Signals cancel HTTP immediately in the AI SDK and compose with caller-provided
`abortSignal` via `resetAbort`.

### Monotonic `createdAt` for persisted order

**Problem.** Live messages often used `Date.now()` (or no timestamp). Several
messages added in the same millisecond (multi-part input, batched tool results,
fast loops) produced **identical `createdAt` values**. SQL stores mitigate ties
with a `seq` column, but ordering was still ambiguous for consumers that sort
only by time, and **in-memory `BuiltMemory`** (`InMemoryMemory`) keyed ordering
off the stored timestamp.

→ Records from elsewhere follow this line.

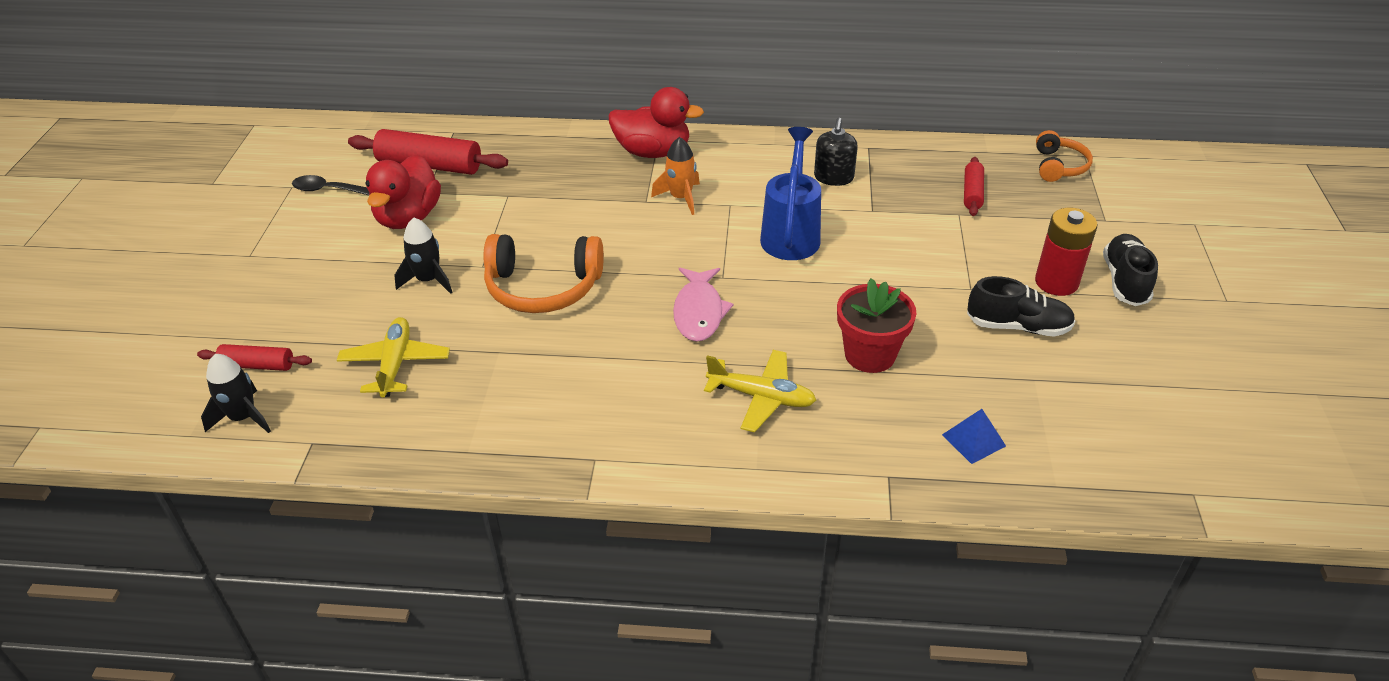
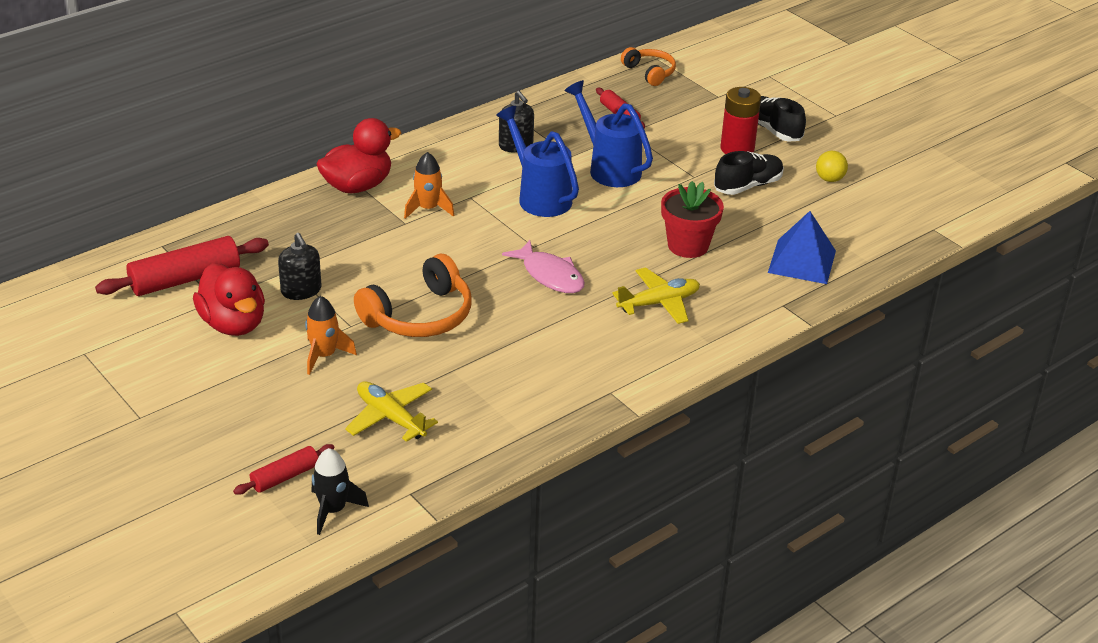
camera: 45 degrees left, 5 degrees down
black spoon [292,175,369,195] -> none
black rocket [394,218,452,294] -> orange rocket [305,296,357,375]
blue pyramid [942,409,1006,464] -> blue pyramid [768,211,836,284], size x1.75
none -> black soap dispenser [278,233,322,300]
none -> blue watering can [565,80,653,187]
none -> yellow ball [816,151,848,182]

Duplicate timestamps made **pagination windows** (`before`,
`limit`) and reload order **non-deterministic** relative to insertion order —
message history could appear to **shuffle** between turns or after resume.

**Approach.** `AgentMessageList` tracks `lastCreatedAt` and assigns each **live**
message (`input` / `response`) a `createdAt` of
`max(hint, lastCreatedAt + 1)`, where `hint` is any existing timestamp or
`Date.now()`. **`history` messages** keep the database timestamp exactly;
`lastCreatedAt` advances to `max` so new live rows stay strictly later (handles
clock skew and prior monotonic runs). **`deserialize()`** recomputes
`lastCreatedAt` from all restored rows so suspend/resume continues the sequence.

**Downstream.** `saveMessages` / Postgres / SQLite persist the message-owned
`createdAt`, and in-memory storage uses that same value for filtering so
`getMessages` stays aligned with `AgentMessageList`’s ordering guarantees.